More

    3 Underappreciated Skills to Make You A Next-Level Data Scientist

    Go beyond the standard curriculum to get the most out of your data

    Photo by Possessed Photography on Unsplash

    “Don’t get a PhD in History,” I was once told by a PhD Student in History. I wasn’t planning on it, but I must admit I found the tip to be a bit ironic and amusing, in particular because of where it was coming from.

    I was given this advice by an old TA of mine, a graduate student instructor for an introductory history class I had to take during my first year of college. In his self-deprecating style, he was simply trying to convey that the skill set granted by an advanced history degree wasn’t what the job market needed these days.

    That said, there was a silver lining, at least for undergraduates in history. That same TA also told me a separate, positive story about history. He detailed how he had a friend back in college who majored in history and as a result picked up stellar oral and written communication skills. Post-college, an old colleague working in the trenches of the tech industry ran into him, and upon seeing his skill set, offered him a position in a top-tier customer-facing role, which this history graduate excelled in (while making a boatload of money, I might add).

RECORDS:
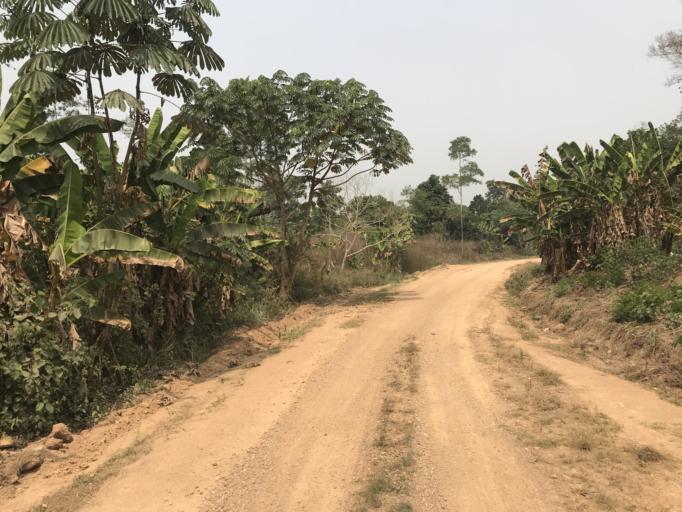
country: NG
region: Osun
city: Ifetedo
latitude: 7.0366
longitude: 4.4536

REQUESTS:
1 - In the article on underappreciated data science skills, what kind of position was the history graduate offered by his former colleague?
2 - Continue the article on underappreciated data science skills from the point where it stops.

RESPONSES TO THE EXERCISE:
1 - A top-tier customer-facing role.

2 -
    Both these stories illustrate an important point: in the job market, you expand your chances of getting hired if you have a skill an employer is in desperate need of. Oftentimes, the necessary skill might be a bit unorthodox —such as in the case of a history major breaking into the tech field above — but that’s exactly what makes it in demand. Standard members of the field haven’t mastered it — and thus it is coveted.

    Data science is a vast and ever-growing field, drawing new proselytes by day and further hypnotizing existing members by night. However, despite its popularity, most people who come into data science roles tend to display the same standard set of skills: data management, proficiency in statistics and probability, user testing, basic data analysis, and foundations of machine learning, among others.

    While these skills are undeniably important, you become increasingly attractive to an employer if you combine them with other, less common skills that are nevertheless beneficial to the data science workflow. In this article, I’ll discuss three underappreciated skills you can pick up to add a bit of glamor to your resume as it competes with all the others out there.

    Visualization

    One of the primary goals of data science in general is to glean meaningful insights from data and subsequently present those insights to some target audience. Although this is often done through the standard pipeline of data cleaning, analysis, and modeling, there is another related task which many lack tangible experience in: data visualization.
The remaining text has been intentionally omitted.